• **MATERIALS PROVIDED**
↓↓↓
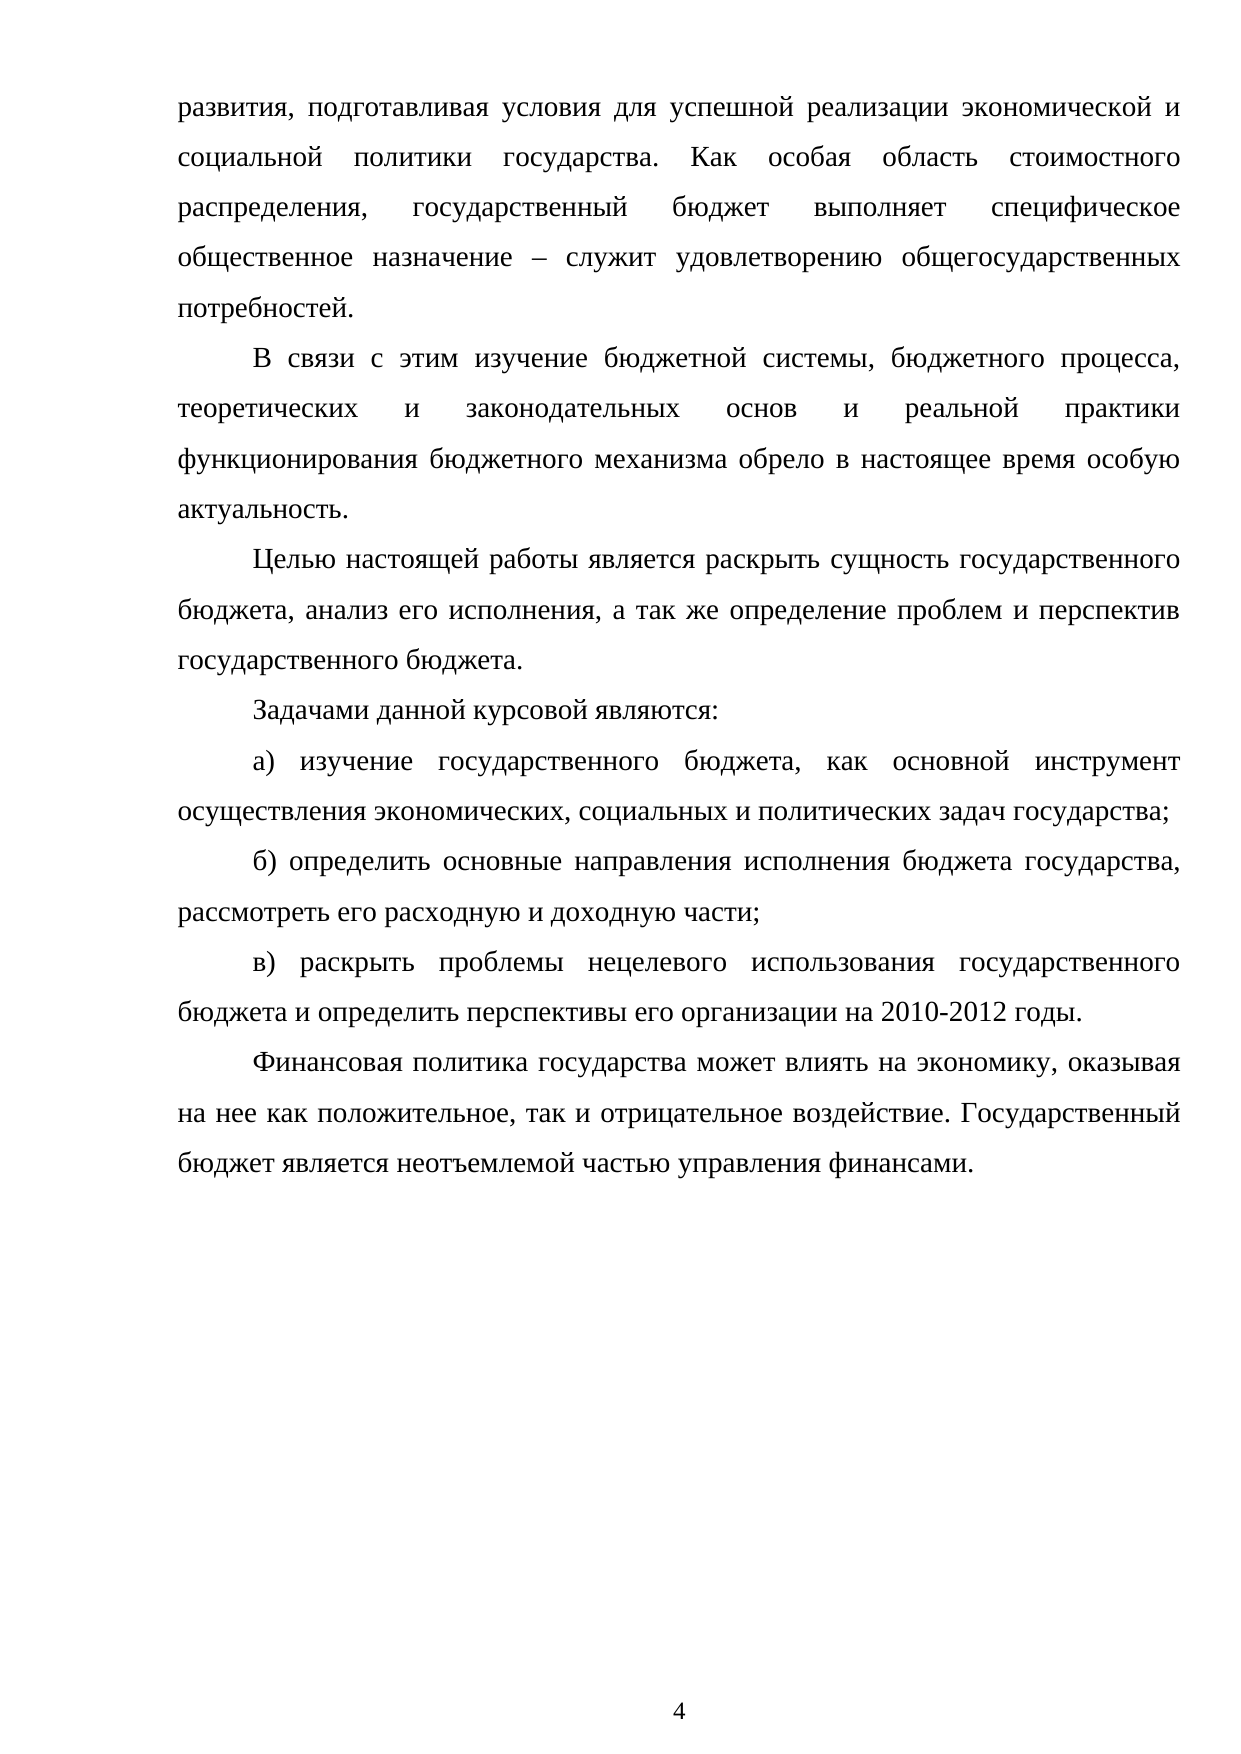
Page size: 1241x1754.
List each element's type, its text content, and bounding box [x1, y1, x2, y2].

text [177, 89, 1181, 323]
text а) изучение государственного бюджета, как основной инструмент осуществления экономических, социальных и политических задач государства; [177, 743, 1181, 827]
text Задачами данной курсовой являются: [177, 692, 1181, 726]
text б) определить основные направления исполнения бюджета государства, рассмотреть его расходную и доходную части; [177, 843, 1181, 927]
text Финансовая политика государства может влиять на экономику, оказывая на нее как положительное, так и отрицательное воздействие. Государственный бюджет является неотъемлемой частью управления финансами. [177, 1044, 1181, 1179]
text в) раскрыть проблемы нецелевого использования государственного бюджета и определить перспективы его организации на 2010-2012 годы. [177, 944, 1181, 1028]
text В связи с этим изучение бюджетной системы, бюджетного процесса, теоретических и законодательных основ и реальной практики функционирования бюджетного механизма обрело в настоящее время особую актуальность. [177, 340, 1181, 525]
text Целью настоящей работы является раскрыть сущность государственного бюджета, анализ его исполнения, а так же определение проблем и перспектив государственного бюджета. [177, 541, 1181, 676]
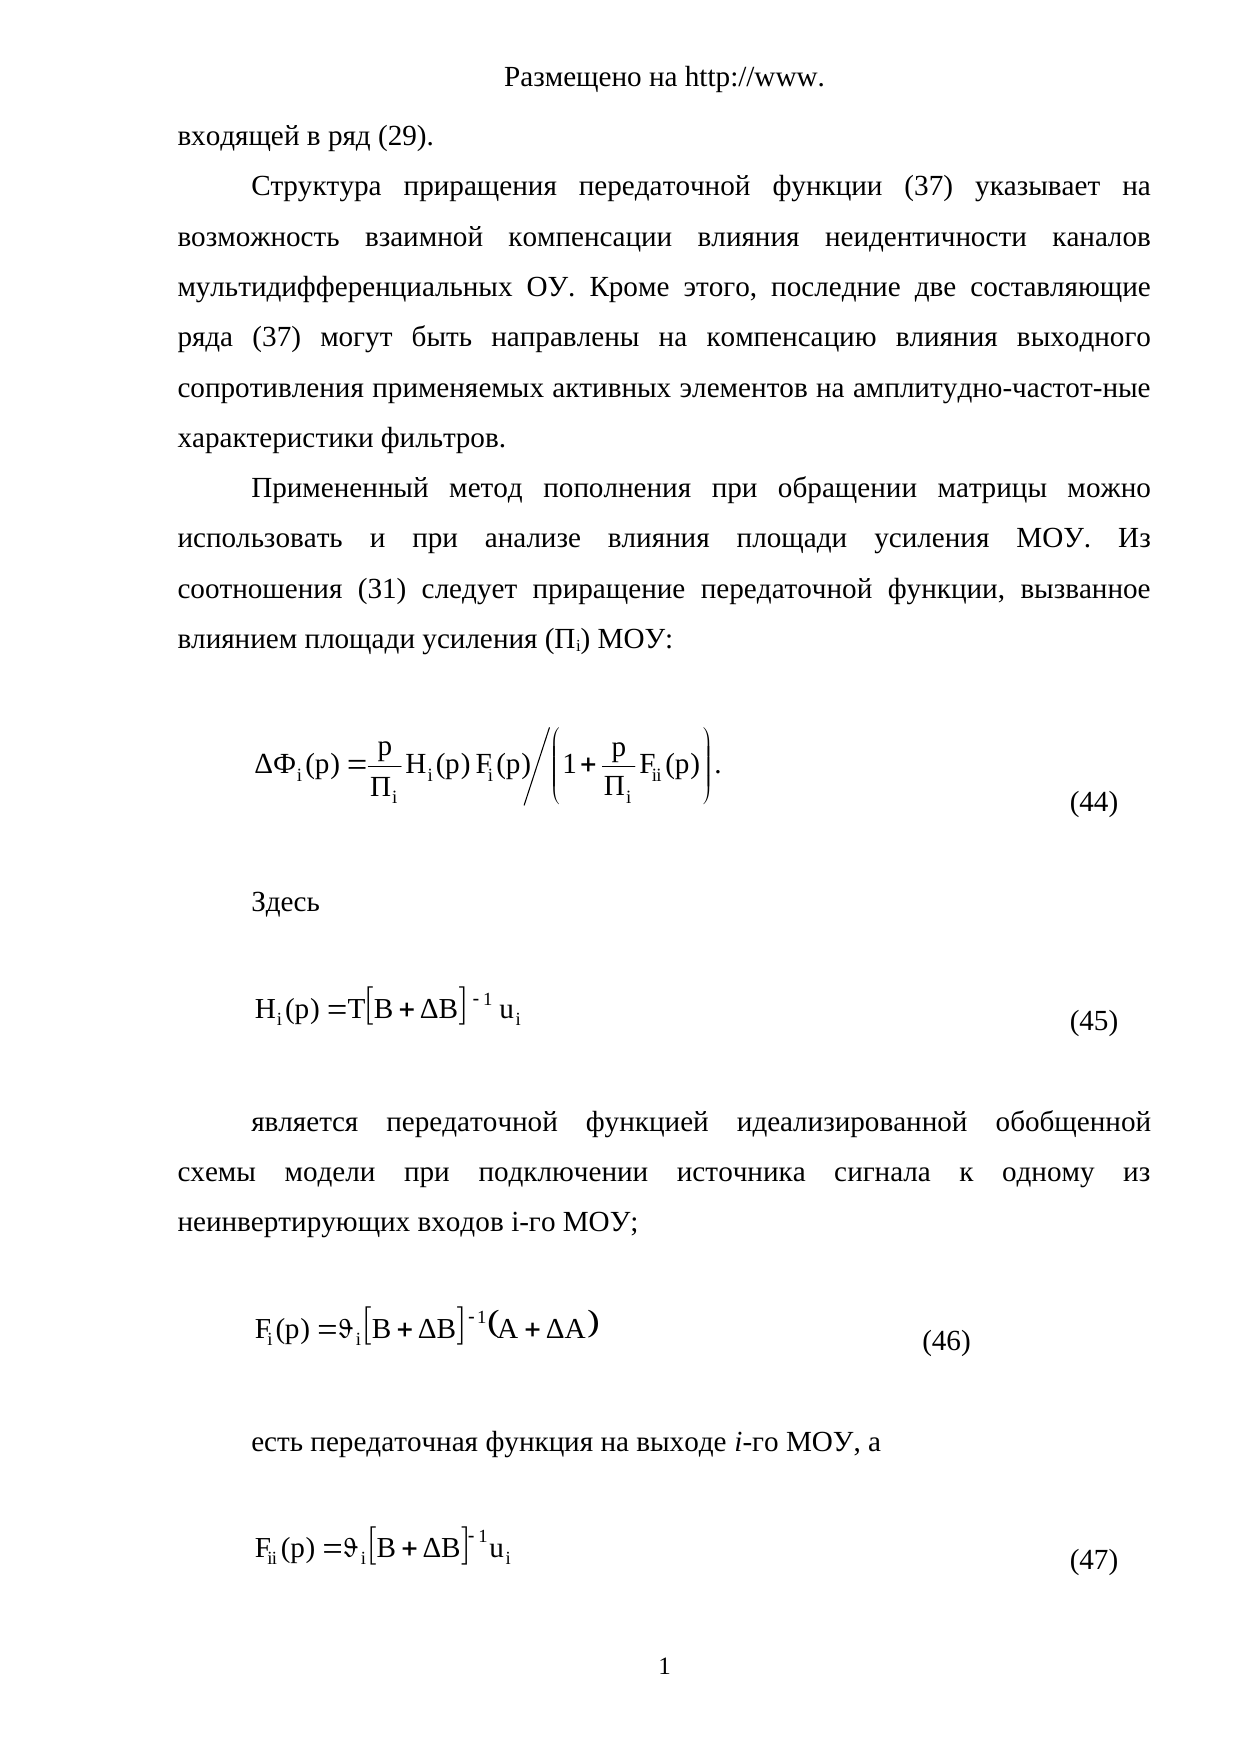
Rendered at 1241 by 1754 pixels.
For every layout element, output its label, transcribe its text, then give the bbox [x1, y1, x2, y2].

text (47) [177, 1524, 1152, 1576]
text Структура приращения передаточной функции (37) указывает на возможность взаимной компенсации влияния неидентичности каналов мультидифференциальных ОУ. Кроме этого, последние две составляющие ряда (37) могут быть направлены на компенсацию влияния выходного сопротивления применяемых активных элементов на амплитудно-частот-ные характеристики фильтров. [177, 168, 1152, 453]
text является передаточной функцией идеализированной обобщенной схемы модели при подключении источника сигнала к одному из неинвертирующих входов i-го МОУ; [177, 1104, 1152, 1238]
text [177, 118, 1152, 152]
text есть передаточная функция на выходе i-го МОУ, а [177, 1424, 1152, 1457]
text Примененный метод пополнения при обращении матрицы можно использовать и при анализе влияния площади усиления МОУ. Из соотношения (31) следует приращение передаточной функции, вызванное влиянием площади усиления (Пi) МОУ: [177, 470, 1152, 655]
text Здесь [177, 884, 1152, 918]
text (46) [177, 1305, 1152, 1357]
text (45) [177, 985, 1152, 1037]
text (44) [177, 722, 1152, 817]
↑↑↑
• **TASK**
Reproduce exactly the lines from the beginning of the material down to the line containing "List each element's", both ends included, but not the pictures or anything after.

• **EXERCISE RESPONSE**
Page size: 1241x1754.
List each element's type, its text content, and bounding box [x1, y1, x2, y2].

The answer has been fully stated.